New James Webb Space Telescope photos show a massive galaxy cluster bending light
By Elizabeth Howell published about 12 hours ago
Is it two galaxies, or two star clusters? Astronomers aren't yet sure what the James Webb Space Telescope spotted in an image of the early universe.
The massive gravity of galaxy cluster MACS0647 is gravitationally lensing several other systems in this image. (Image credit: SCIENCE: NASA, ESA, CSA, STScI, and Tiger Hsiao (Johns Hopkins University) IMAGE PROCESSING: Alyssa Pagan (STScI))
In a dance of dark matter, NASA's deep-space observatory caught light being bent in the distant universe.
The massive James Webb Space Telescope mirror used a galaxy cluster's gravity to take a look at a known galaxy far behind, but there's a twist: the new research published Wednesday (Oct. 26) suggests Webb may be viewing two galaxies and not one. (The region has been imaged before by the Hubble Space Telescope, but this new view is sharper than ever.)

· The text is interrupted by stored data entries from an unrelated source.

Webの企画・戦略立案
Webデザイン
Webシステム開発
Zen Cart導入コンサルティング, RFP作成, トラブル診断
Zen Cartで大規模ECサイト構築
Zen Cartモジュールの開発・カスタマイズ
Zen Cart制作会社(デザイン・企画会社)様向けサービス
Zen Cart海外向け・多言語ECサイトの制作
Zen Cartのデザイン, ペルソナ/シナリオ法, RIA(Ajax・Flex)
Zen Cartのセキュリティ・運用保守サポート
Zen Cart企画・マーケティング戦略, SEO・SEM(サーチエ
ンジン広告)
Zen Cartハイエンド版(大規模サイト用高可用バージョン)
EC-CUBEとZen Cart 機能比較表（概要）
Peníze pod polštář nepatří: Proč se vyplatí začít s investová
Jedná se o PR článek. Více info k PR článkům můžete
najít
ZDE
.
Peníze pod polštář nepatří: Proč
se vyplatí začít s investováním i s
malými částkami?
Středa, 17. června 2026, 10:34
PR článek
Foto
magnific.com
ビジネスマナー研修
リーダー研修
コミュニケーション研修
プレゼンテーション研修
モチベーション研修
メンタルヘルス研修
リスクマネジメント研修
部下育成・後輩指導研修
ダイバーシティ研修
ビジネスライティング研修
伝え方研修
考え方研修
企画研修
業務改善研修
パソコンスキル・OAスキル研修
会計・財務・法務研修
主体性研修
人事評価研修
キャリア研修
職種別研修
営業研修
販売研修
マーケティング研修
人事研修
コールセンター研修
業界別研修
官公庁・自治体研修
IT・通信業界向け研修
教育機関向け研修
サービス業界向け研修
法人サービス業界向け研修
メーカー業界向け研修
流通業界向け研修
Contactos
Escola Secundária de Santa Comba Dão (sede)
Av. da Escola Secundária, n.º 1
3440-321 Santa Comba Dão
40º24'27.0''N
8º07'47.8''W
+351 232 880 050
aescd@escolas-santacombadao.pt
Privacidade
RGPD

"We're actively discussing whether these are two galaxies, or two clumps of stars within a galaxy," Space Telescope Science Institute astronomer Dan Coe, an instrument scientist for Webb's near-infrared camera, said in a NASA statement(opens in new tab). "We don't know, but these are the questions that Webb is designed to help us answer."
Hubble saw the objects, found 10 years ago and called MACS0647-JD, as a "pale, red dot" formed just 400 million years after the Big Bang that kickstarted the universe, according to Coe. While Webb revealed that one object was actually two, the nature of what the new telescope is seeing remains a mystery.